** Data for this task **
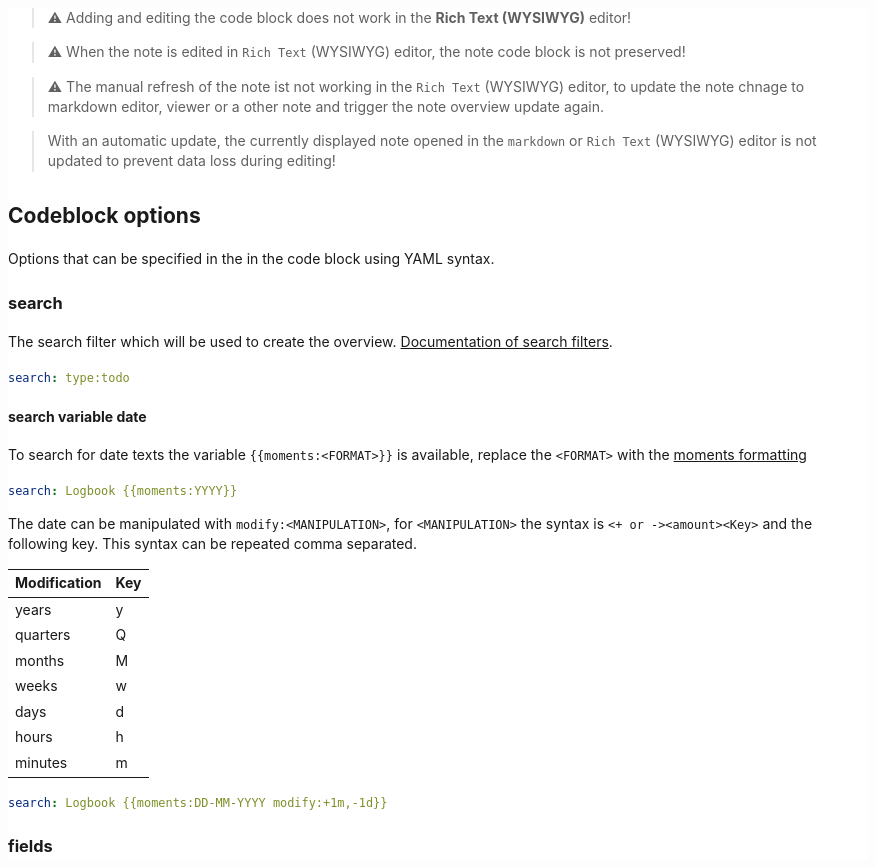 > ⚠ Adding and editing the code block does not work in the **Rich Text (WYSIWYG)** editor!

> ⚠ When the note is edited in `Rich Text` (WYSIWYG) editor, the note code block is not preserved!

> ⚠ The manual refresh of the note ist not working in the `Rich Text` (WYSIWYG) editor, to update the note chnage to markdown editor, viewer or a other note and trigger the note overview update again.

> With an automatic update, the currently displayed note opened in the `markdown` or `Rich Text` (WYSIWYG) editor is not updated to prevent data loss during editing!

## Codeblock options

Options that can be specified in the in the code block using YAML syntax.

### search

The search filter which will be used to create the overview.
[Documentation of search filters](https://joplinapp.org/help/apps/search#search-filters).

```yml
search: type:todo
```

#### search variable date

To search for date texts the variable `{{moments:<FORMAT>}}` is available, replace the `<FORMAT>` with the [moments formatting](https://momentjs.com/docs/#/displaying/)

```yml
search: Logbook {{moments:YYYY}}
```

The date can be manipulated with `modify:<MANIPULATION>`, for `<MANIPULATION>` the syntax is `<+ or -><amount><Key>` and the following key. This syntax can be repeated comma separated.

| Modification | Key |
| ------------ | --- |
| years        | y   |
| quarters     | Q   |
| months       | M   |
| weeks        | w   |
| days         | d   |
| hours        | h   |
| minutes      | m   |

```yml
search: Logbook {{moments:DD-MM-YYYY modify:+1m,-1d}}
```

### fields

** Your instructions **
Copy out exactly, with no pictures, the lines of the data from the first one through the line bearing "is not preserved!".

** Solution for this exercise **
 > ⚠ Adding and editing the code block does not work in the **Rich Text (WYSIWYG)** editor!

> ⚠ When the note is edited in `Rich Text` (WYSIWYG) editor, the note code block is not preserved!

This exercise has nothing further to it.